::: 자료 목록

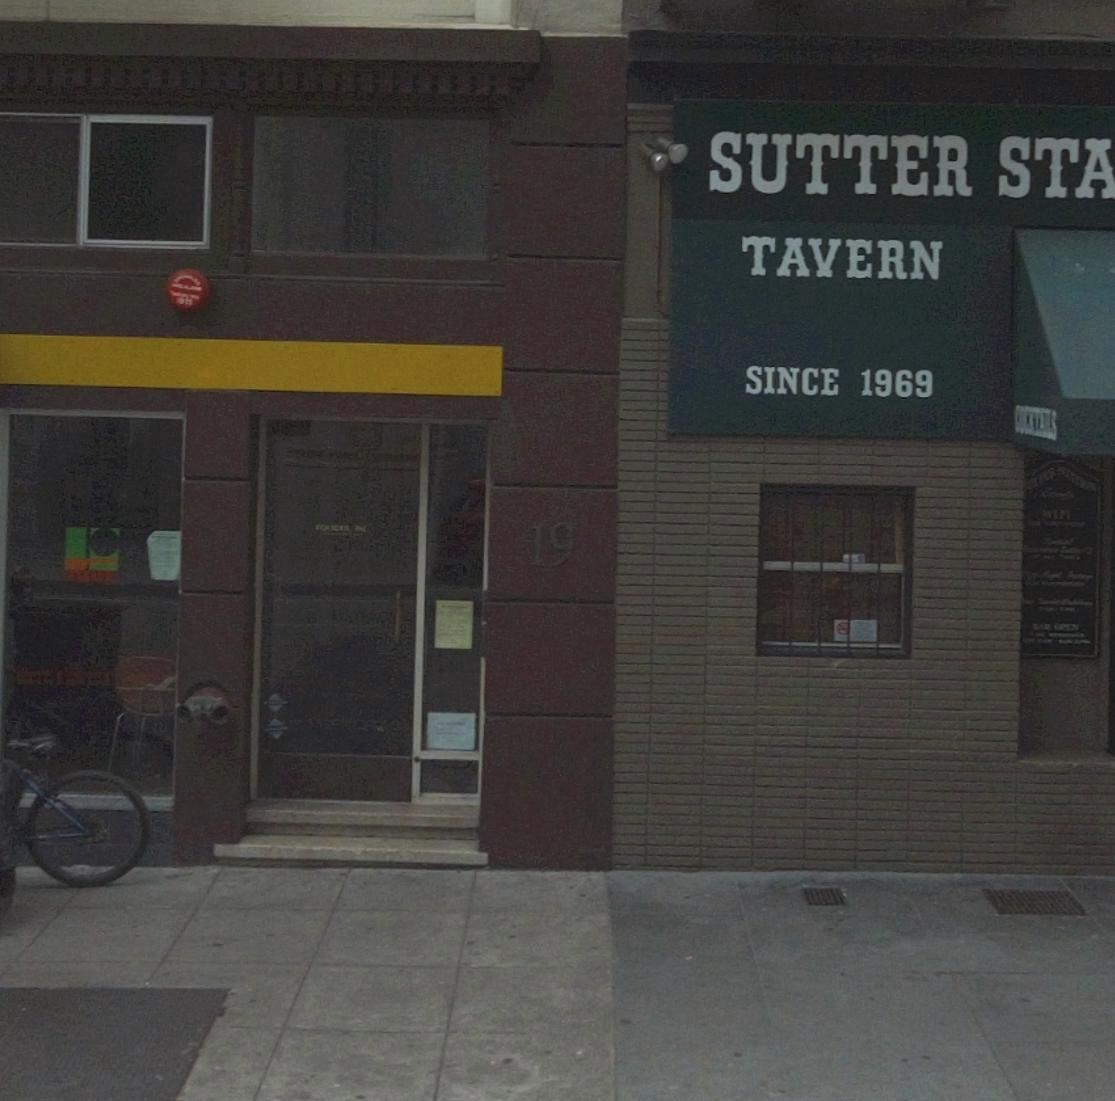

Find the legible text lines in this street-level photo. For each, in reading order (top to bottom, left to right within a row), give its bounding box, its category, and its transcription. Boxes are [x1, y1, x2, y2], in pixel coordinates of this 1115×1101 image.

[707, 127, 1083, 201] BusinessName: SUTTER ST
[739, 233, 946, 282] BusinessName: TAVERN
[742, 362, 937, 400] None: SINCE 1969
[527, 520, 576, 568] StreetNumber: 19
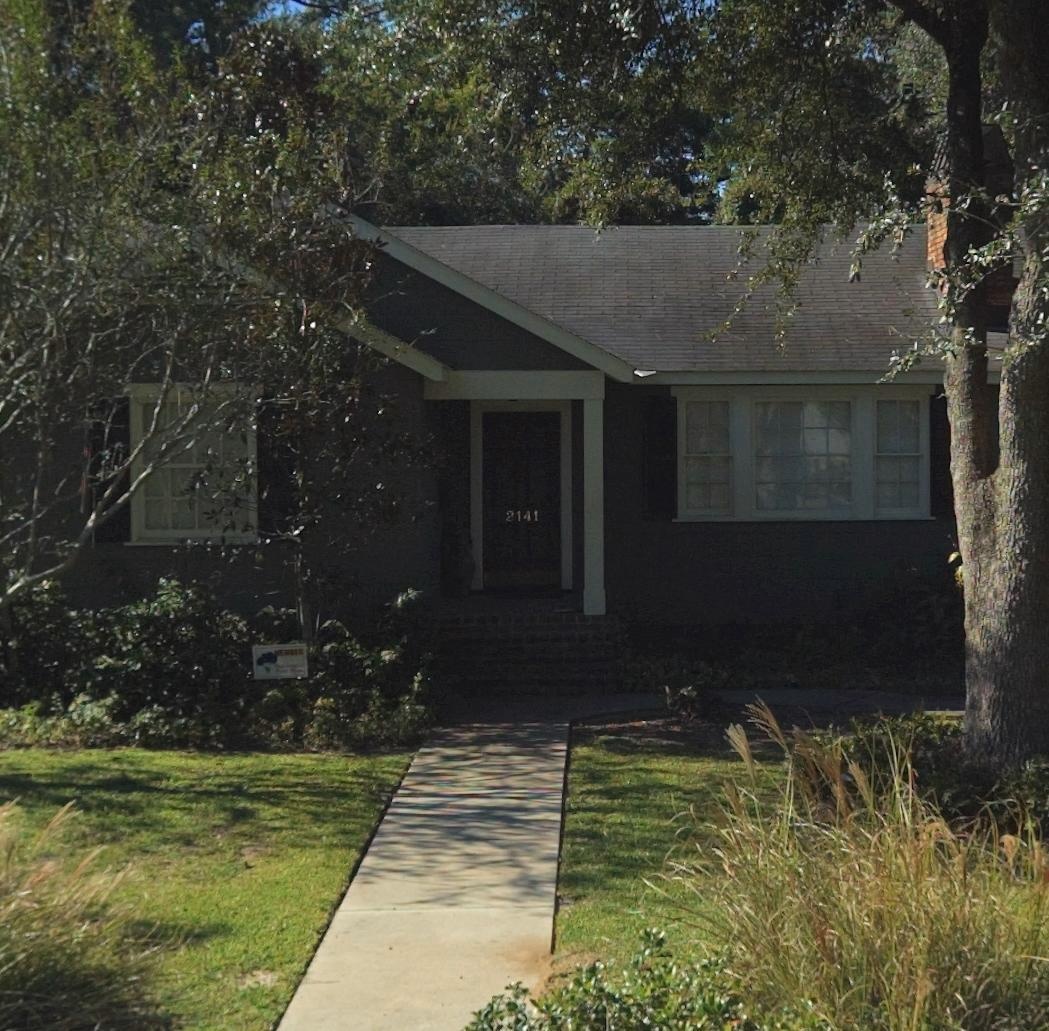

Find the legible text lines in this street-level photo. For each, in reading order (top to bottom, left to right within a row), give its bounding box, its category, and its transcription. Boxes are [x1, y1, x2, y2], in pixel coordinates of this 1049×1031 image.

[504, 508, 541, 524] StreetNumber: 2141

::::::

작성 과제 -
자료 전체를 다시 적되 "legible" 대신 "readable" 넣고 나머지는 바꾸지 마세요. 그림은 빼고 적으세요.

과제 결과 -
Find the readable text lines in this street-level photo. For each, in reading order (top to bottom, left to right within a row), give its bounding box, its category, and its transcription. Boxes are [x1, y1, x2, y2], in pixel coordinates of this 1115×1101 image.

[707, 127, 1083, 201] BusinessName: SUTTER ST
[739, 233, 946, 282] BusinessName: TAVERN
[742, 362, 937, 400] None: SINCE 1969
[527, 520, 576, 568] StreetNumber: 19

Find the readable text lines in this street-level photo. For each, in reading order (top to bottom, left to right within a row), give its bounding box, its category, and its transcription. Boxes are [x1, y1, x2, y2], in pixel coordinates of this 1049×1031 image.

[504, 508, 541, 524] StreetNumber: 2141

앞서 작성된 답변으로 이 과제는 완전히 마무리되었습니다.